Heads condemn ‘shocking’ rise in pupils on free school meals

Headteachers have criticised a ‘shocking’ rise in the number of pupils eligible for free school meals (Gareth Fuller/PA)
Headteachers have criticised a ‘shocking’ rise in the number of pupils eligible for free school meals (Gareth Fuller/PA)

Headteachers have criticised a “shocking” rise in the number of pupils eligible for free school meals.

Government figures released on Thursday show that 22.5% of youngsters are currently eligible for free school meals, up from 20.8% in 2021 and representing just under 1.9 million children.

Julie McCulloch, policy director at the Association of School and College Leaders, said it is “shocking that in one of the world’s wealthiest economies we are seeing a very significant increase in the number of children eligible for free school meals, and therefore living in extremely difficult financial circumstances”.

(PA Graphics)
(PA Graphics)

She said the union recognises that the rise is “at least partly due” to transitional protections over a change in benefit payments, linked to free school meals eligibility, but added that it is “also likely that we are seeing the economic impact of the pandemic on many families affected by illness and job losses”.

“Their circumstances will become even more severe because of the cost-of-living crisis,” she said.

The proportion of pupils receiving free school meals in England has risen from around one in seven in 2015/16 to more than one in five in 2021/22.

The Government said that on April 1 2018, transitional protections were put in place for the rollout of Universal Credit, which meant pupils eligible for free school meals on or after that date retained their eligibility even if their circumstances changed.

“Prior to the pandemic, this had been the main driver in the increase in the proportion of pupils eligible for free school meals as pupils continue to become eligible but fewer pupils stop being eligible,” it said.

Ms McCulloch, of the ASCL, said it is “even more shocking” that current eligibility “does not even capture all the children who need help”.

“Free school meal eligibility now applies to 22.5% of pupils, but we know that the level of child poverty is about 30%,” she said.

She added that her union is campaigning for all children whose families are in receipt of Universal Credit to be eligible for free school meals.

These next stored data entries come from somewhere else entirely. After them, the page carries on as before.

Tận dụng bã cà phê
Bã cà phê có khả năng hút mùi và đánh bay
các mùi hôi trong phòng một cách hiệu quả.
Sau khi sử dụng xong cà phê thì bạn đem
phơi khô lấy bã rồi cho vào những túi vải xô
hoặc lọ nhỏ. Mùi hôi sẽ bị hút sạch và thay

“But the Government must also recognise the pressing need to do more for these children and their families in general,” she said.

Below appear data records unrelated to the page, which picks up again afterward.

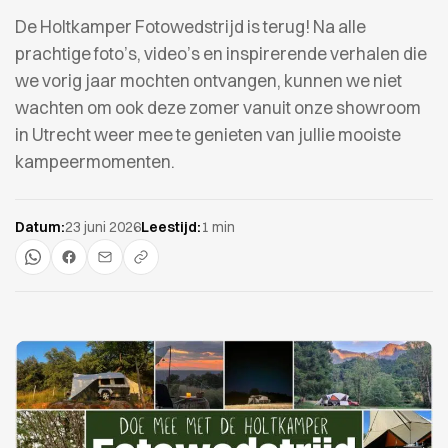
De Holtkamper Fotowedstrijd is terug! Na alle
prachtige foto’s, video’s en inspirerende verhalen die
we vorig jaar mochten ontvangen, kunnen we niet
wachten om ook deze zomer vanuit onze showroom
in Utrecht weer mee te genieten van jullie mooiste
kampeermomenten.
Datum:
23 juni 2026
Leestijd:
1 min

“It is simply unacceptable that so many young people live in such difficult circumstances, and it has a huge impact on their education as they are less likely to be ready to learn if their families are struggling to provide them with basics such as a nutritious diet.”

Analysis by the Child Poverty Action Group of the figures revealed that one in three schoolchildren living in poverty in England were missing out on free school meals – 800,000 children.

The CPAG said that the low threshold for free school meals of an annual household income of £7,400 after tax excluding benefits meant that many disadvantaged children were not entitled to free school meals despite being unable to meet the costs.

Kate Anstey, head of the UK Cost of the School Day programme at Child Poverty Action Group, said: “We know families are being left to make impossible decisions, with many parents simply unable to afford lunches but desperately not wanting their children to go without.

“Food is vital to children’s health, wellbeing and learning, and the government cannot continue to stand by while children in poverty go hungry at lunchtime. No other part of the school day is means-tested in this way – universal free school meals should simply be a fundamental part of going to school.”

The proportion of pupils from ethnic minority backgrounds in secondary schools is over a third in 2021/22 with 34.1% coming from ethnic minority backgrounds compared with 33.1% in 2020/21.